In this context, OpenAI’s cumulative cloud leasing commitments—$25 billion in incremental capacity with Microsoft, $30 billion over five years with Oracle, and $10 billion over eight years with AWS (including the original $3.8 billion)—totaling at least $66.5 billion, will become central points of scrutiny for the SEC and institutional investor due diligence. OpenAI CFO Sarah Friar reportedly acknowledged internally in April that if revenue growth falls short of expectations, the company may be unable to fulfill its future compute contracts.

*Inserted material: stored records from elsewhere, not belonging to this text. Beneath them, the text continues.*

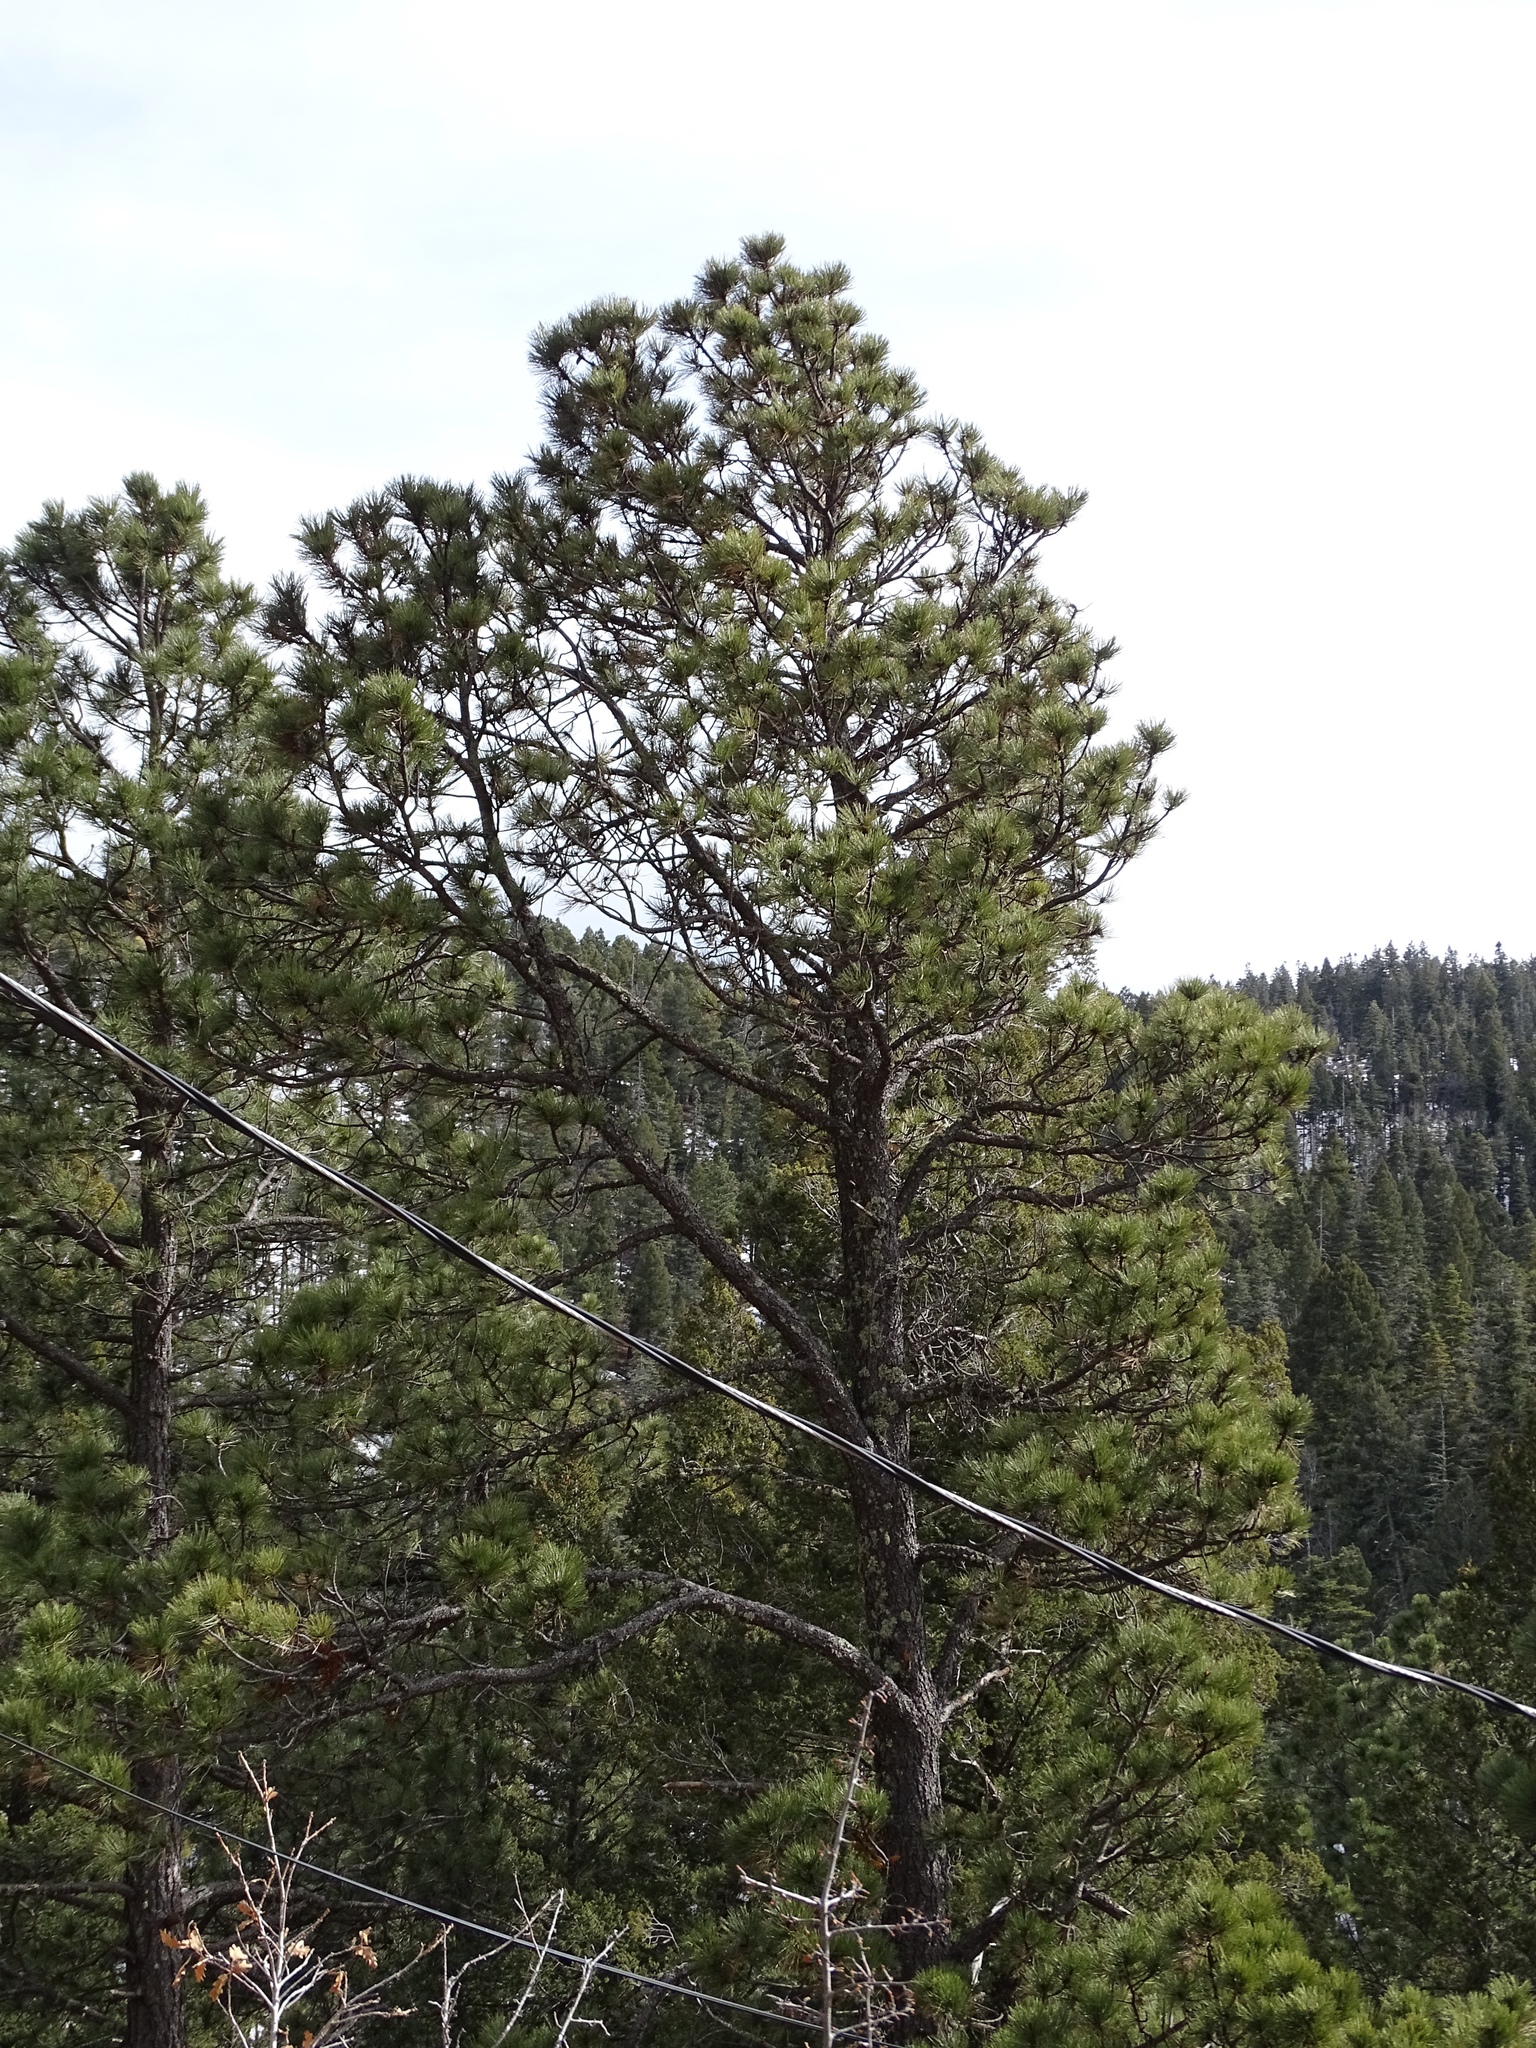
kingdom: Plantae
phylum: Tracheophyta
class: Pinopsida
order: Pinales
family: Pinaceae
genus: Pinus
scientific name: Pinus ponderosa
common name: Western yellow-pine
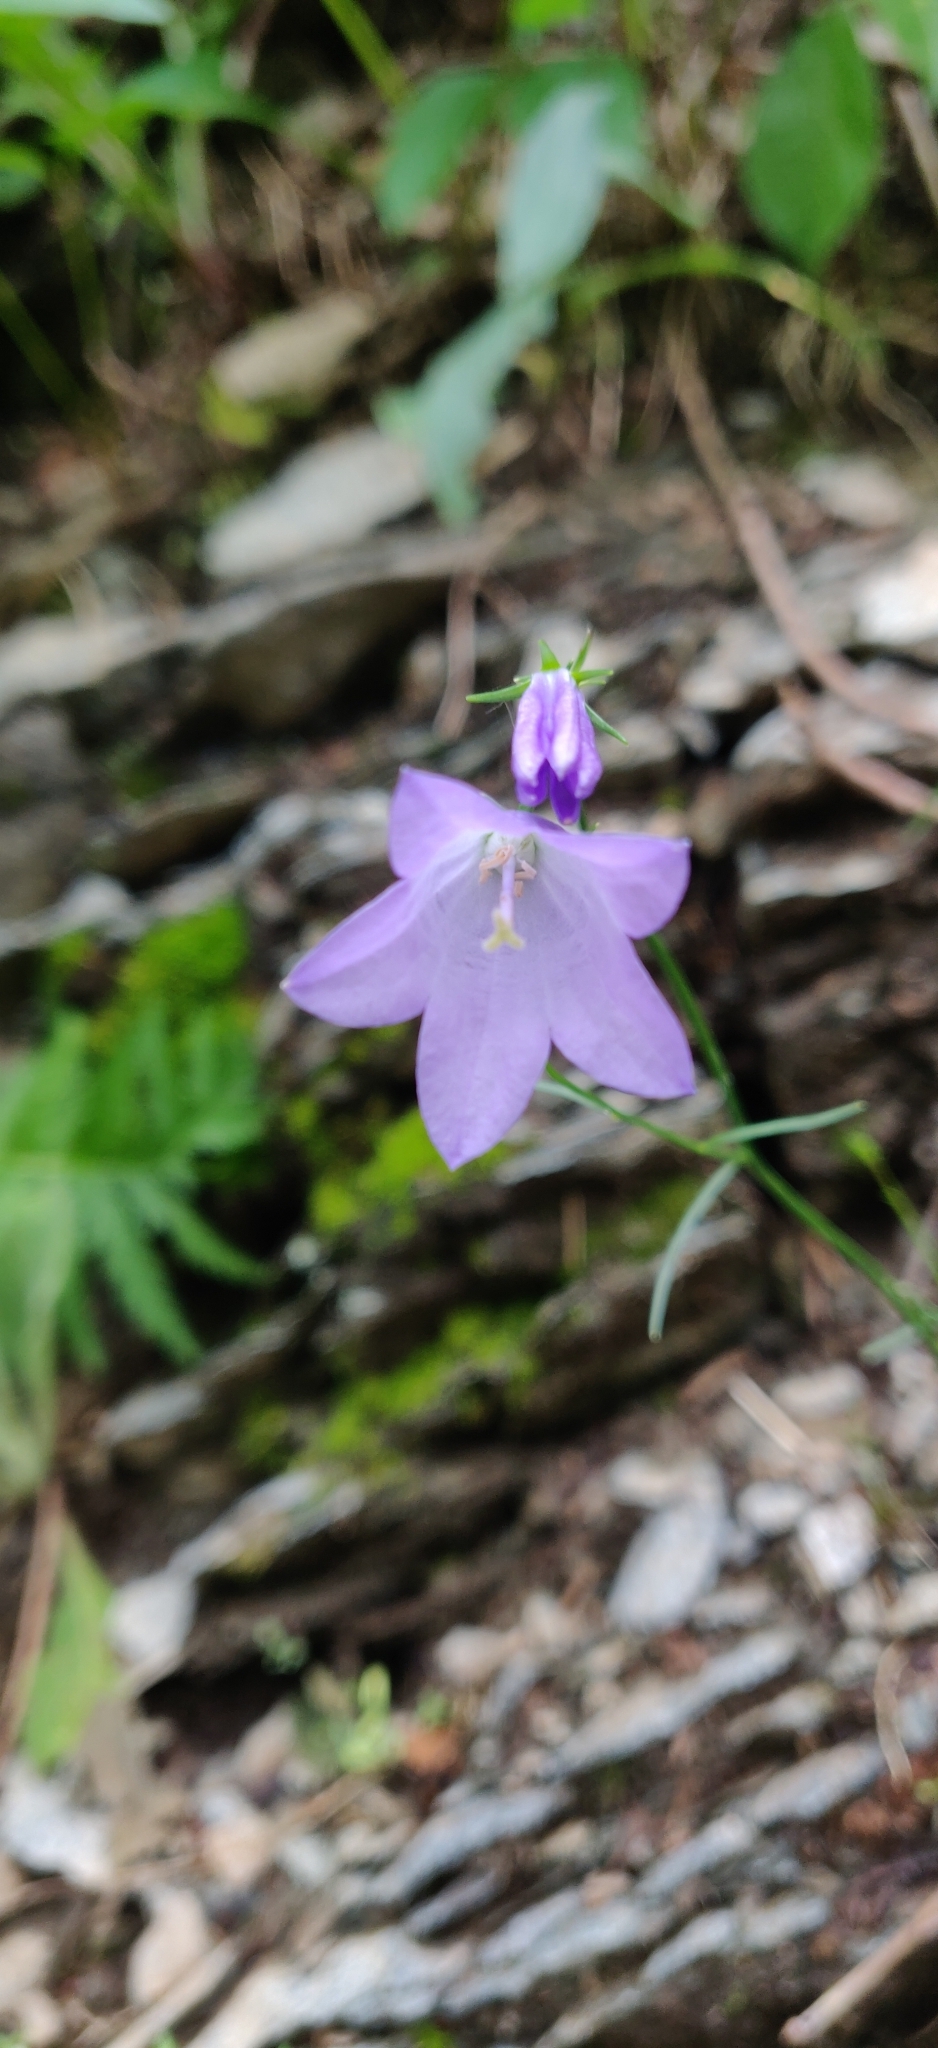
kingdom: Plantae
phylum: Tracheophyta
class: Magnoliopsida
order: Asterales
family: Campanulaceae
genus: Campanula
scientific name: Campanula petiolata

Meanwhile, SB Energy itself announced in May its intention to pursue a U.S. IPO, with an underwriting syndicate comprising JPMorgan Chase, Goldman Sachs, Morgan Stanley, Citigroup, and Mizuho, targeting a valuation above $50 billion and a potential listing as early as September. This implies a tripartite dynamic among OpenAI, SB Energy, and upstream supplier NVIDIA—where each party’s prospectus will expose the others’ risk exposures, adding a new chapter to the “circular financing” narrative.